I’m sure I would happily have married Elaine if she’d asked. This would have pleased her greatly if she was convinced I was into it, but she and I both knew that my future was elsewhere. And the truth was, more than anything, I was rather passively going along with her program, and felt not much more than genuine affection towards her. I think if I’d shown any inkling of being in love with her, she probably would have followed me to Chicago, and this story never would have been told. But she asked me point blank about my real feelings near the end of my senior year, and as my Mother always taught me, I was scrupulously honest. She cried, and I felt terrible, and she broke up with me right after graduation. So I moved to Northwestern with a mild sadness, a sizeable bank account and stock portfolio from selling my Mother’s condo, a complete erotic education (at least for everything society considered normal), and not a single attachment in the world.
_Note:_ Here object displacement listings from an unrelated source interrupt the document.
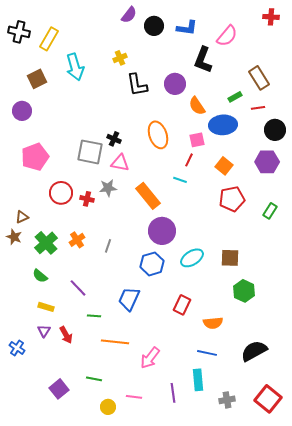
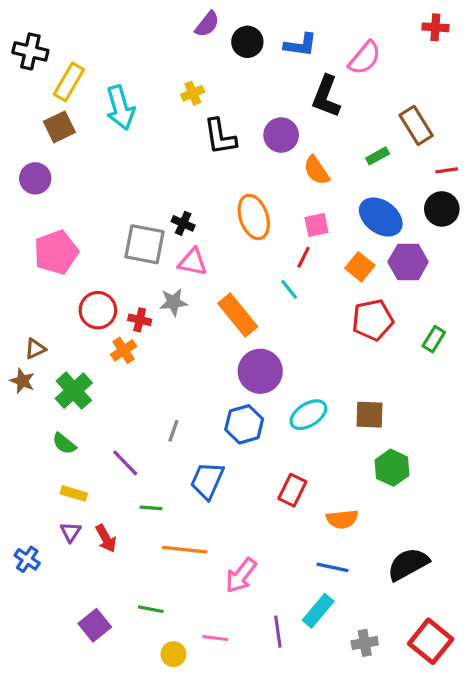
yellow rectangle: (49, 39) -> (69, 82), moved
red line: (258, 108) -> (447, 170), moved
blue ellipse: (223, 125) -> (381, 217), moved, turned 40
purple hexagon: (267, 162) -> (408, 262), moved
cyan line: (180, 180) -> (289, 289), turned 32
orange cross: (77, 240) -> (124, 350), moved
gray line: (108, 246) -> (173, 431), moved
cyan rectangle: (198, 380) -> (318, 611), turned 45

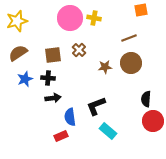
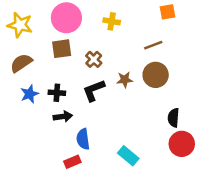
pink circle: (70, 18) -> (66, 18), moved
yellow star: (17, 21) -> (20, 25), turned 30
brown square: (53, 55) -> (62, 49), moved
black L-shape: (96, 106) -> (94, 90), moved

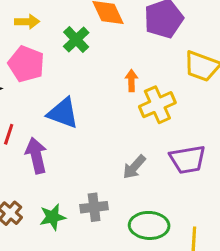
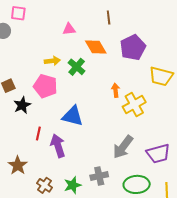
yellow arrow: (27, 22) -> (52, 61), moved
purple trapezoid: (188, 159) -> (158, 154), moved
gray arrow: (134, 167) -> (123, 147), size x1.4

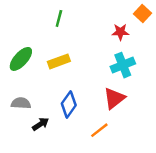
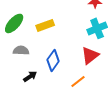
gray semicircle: (21, 103) -> (21, 50), moved

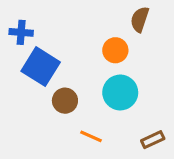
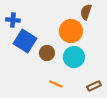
orange circle: (115, 50) -> (71, 31), size x1.5
brown circle: (65, 101) -> (47, 53), moved

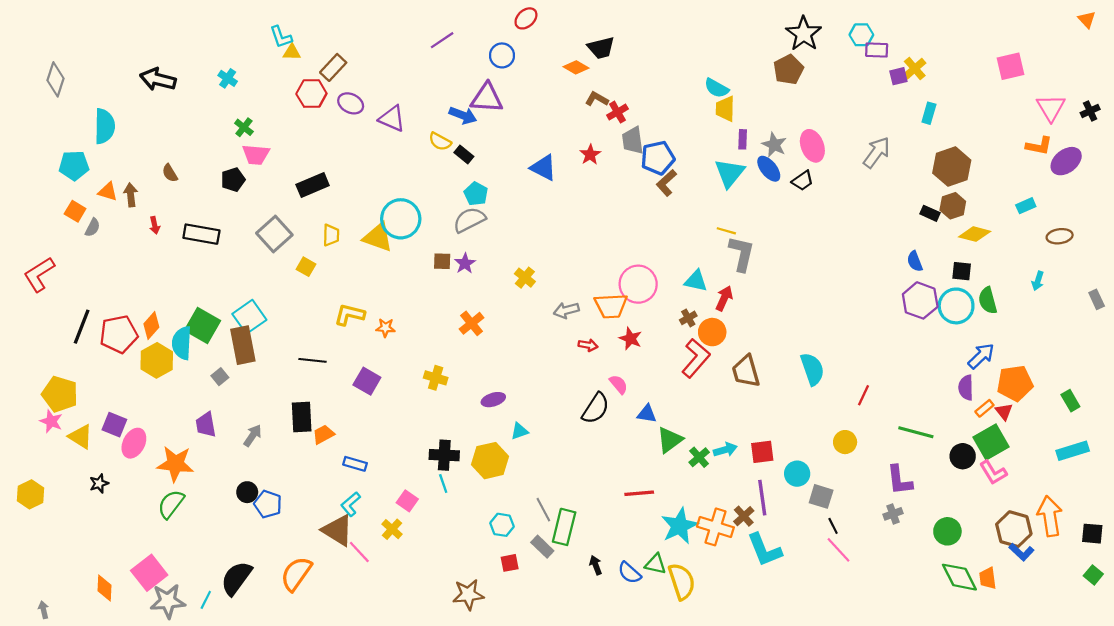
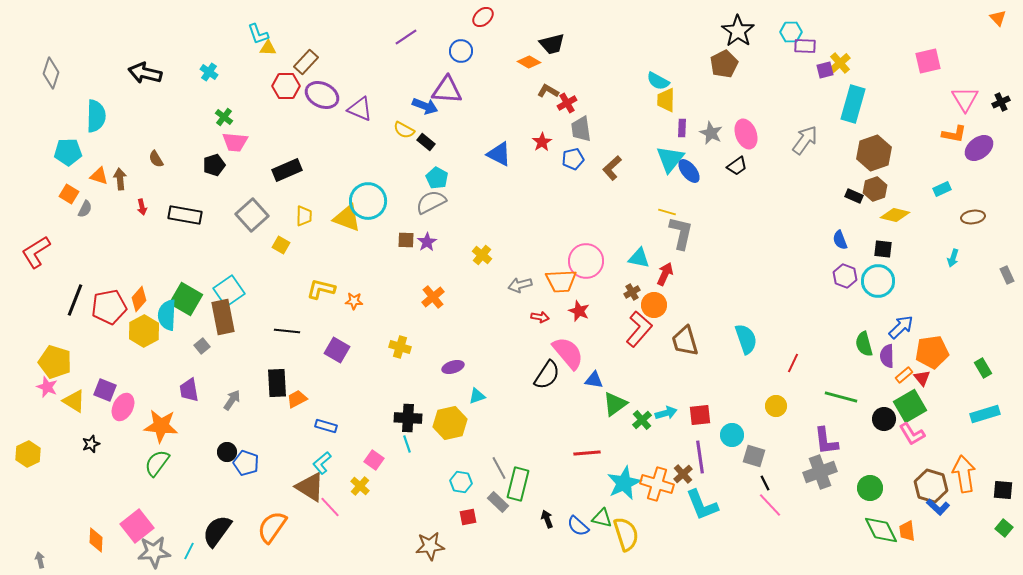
purple ellipse: (351, 103) -> (322, 95), size x1.4
cyan rectangle: (929, 113) -> (853, 104), size x1.8
blue pentagon: (658, 158) -> (573, 159), moved, size x0.7
blue ellipse: (769, 169) -> (689, 171), moved
purple hexagon: (920, 300) -> (845, 276), size x0.7
green semicircle: (988, 300) -> (864, 344), moved
pink semicircle: (619, 384) -> (568, 353), size x1.8
gray cross: (893, 514) -> (820, 472), size x1.8

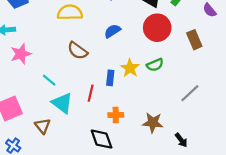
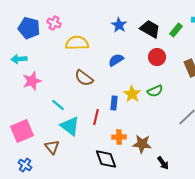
red circle: (157, 28) -> (157, 57), size x0.7
brown star: (153, 123) -> (142, 144), moved
black arrow: (181, 140) -> (163, 163), moved

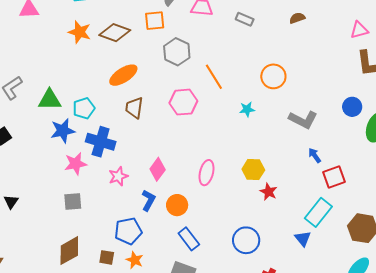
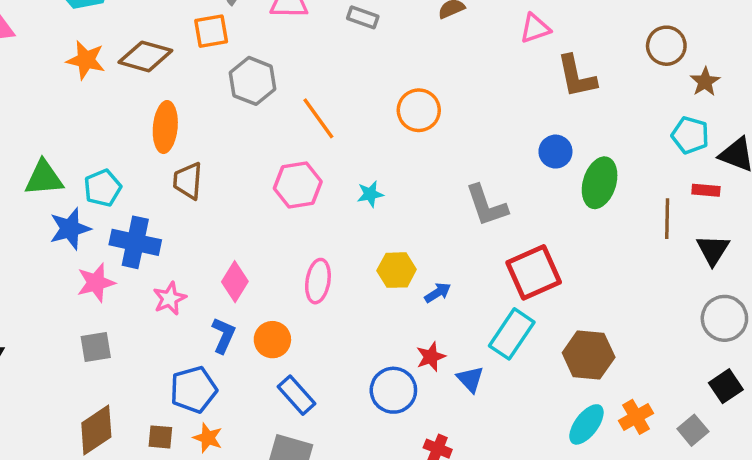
pink triangle: (359, 30) -> (535, 28), moved
orange ellipse: (123, 75) -> (165, 127), turned -48
pink hexagon: (183, 102) -> (298, 185), moved
cyan star: (247, 109) -> (370, 194), moved
gray L-shape: (303, 120) -> (486, 205), moved, turned 48
blue arrow: (315, 155) -> (438, 293), moved, turned 98
red square: (334, 177) -> (534, 272), size x1.4
red star: (269, 192) -> (431, 357), moved, turned 30
blue triangle: (303, 239) -> (470, 379), moved

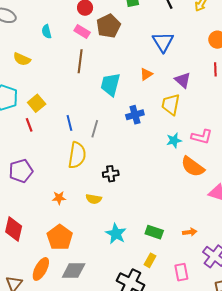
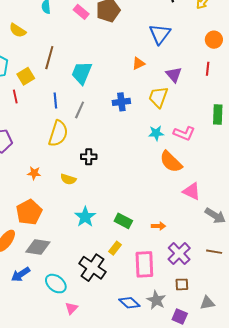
brown line: (80, 61) -> (49, 58), moved
cyan trapezoid: (110, 84) -> (82, 73), moved
pink rectangle: (181, 272) -> (144, 264), size x1.5

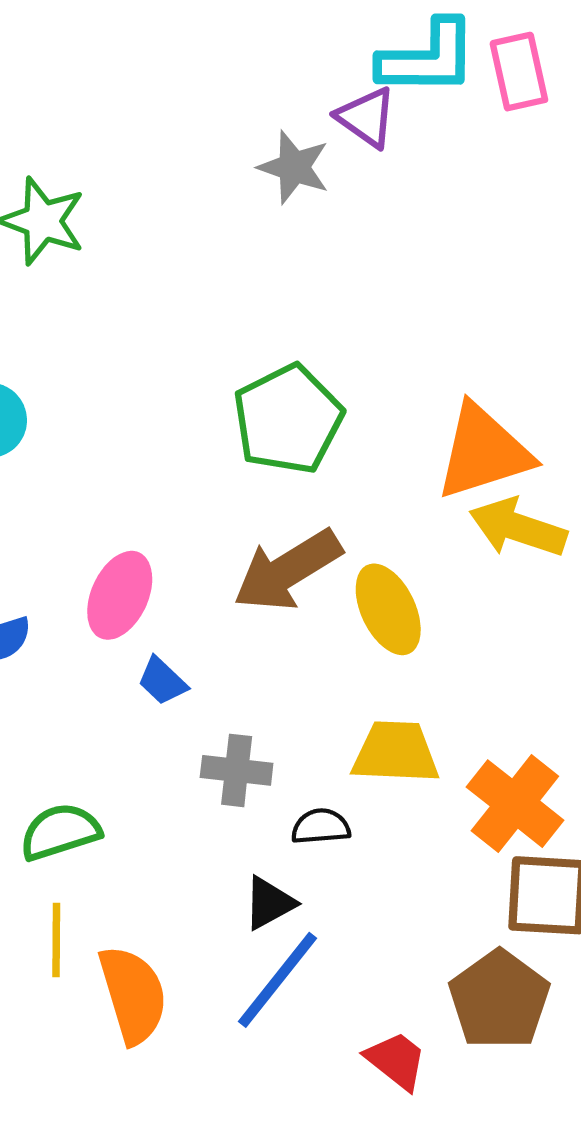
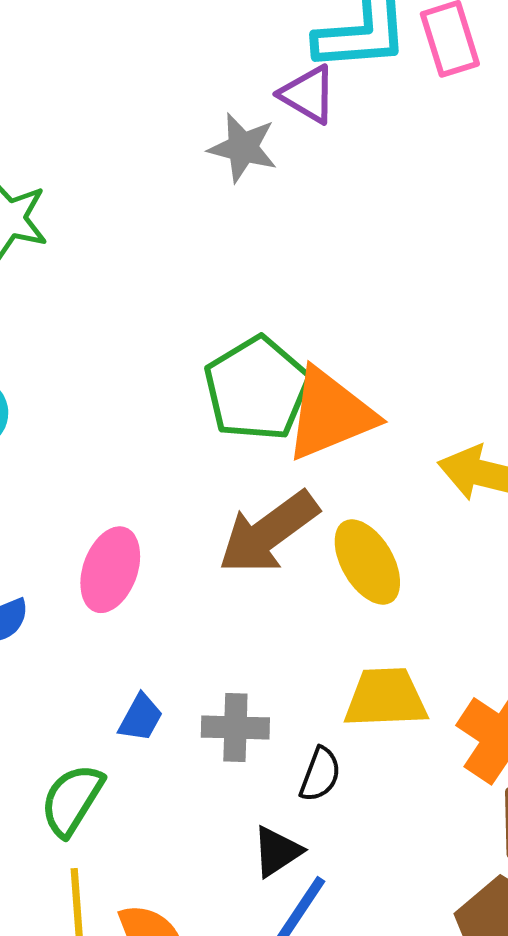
orange triangle: (483, 452) -> (330, 414), moved
blue trapezoid: (162, 681) -> (141, 718), moved, turned -100
black semicircle: (321, 827) -> (320, 774), turned 120
green semicircle: (60, 832) -> (72, 800), turned -36

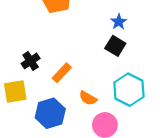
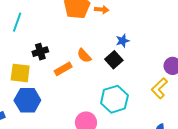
orange semicircle: (88, 98) -> (84, 56), moved
blue hexagon: (50, 113) -> (27, 100), moved

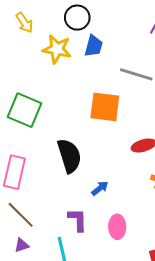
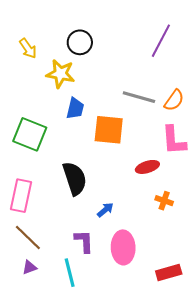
blue trapezoid: (94, 46) -> (75, 108), moved
pink ellipse: (117, 227) -> (123, 247), size x1.4

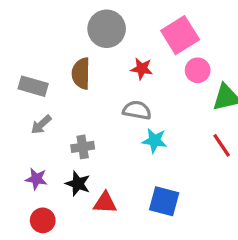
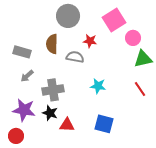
pink circle: (198, 70) -> (133, 38), moved
gray semicircle: (137, 110) -> (75, 57), moved
gray cross: (83, 147) -> (53, 90), size x1.5
purple star: (36, 179) -> (24, 110), size x1.6
red circle: (43, 220) -> (16, 136), moved

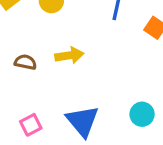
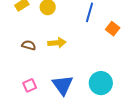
cyan circle: (142, 114) -> (101, 83), size x1.5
So as anyone who watches television can tell you, the legal world is a hotbed of s****l hanky panky. Well, that’s a bit of an exaggeration in reality, since the huge volumes of work that the law requires could hardly get done if everyone was screwing everyone else as often as Hollywood finds necessary to capture viewers’ eyeballs. But I was a handsome young man, and there was no shortage of biddable young women (and not a few older ones) who were more than happy to welcome me into their beds. Sometimes this was in hopes of a satisfying romp, which I had been well-trained to provide by Elaine. But most often, women pursued me in hopes that a man as nice and handsome and successful and...well...feminine as me would become their sensitive life partner. These I routinely disappointed, since I remained impervious to the slightest hint of falling in love with them. They became friends at best, but often left embittered. This finally reached a point about the time I left DC that I would only have s*x if both the woman and I agreed it was just for fun.
And the deeper hidden truth was that while s*x was enjoyable and I liked getting my partners off (perhaps even more than my own orgasms, to be totally honest), something was missing. And that missing part is what totally dominated my fantasy life, and what I thought about in order to get and stay hard during normal s*x regardless of how attractive my partner, and what I absolutely had to think about in order to climax. And that would be having my bare buttocks thoroughly spanked by a trim brunette woman with small firm breasts and a tight boyish ass.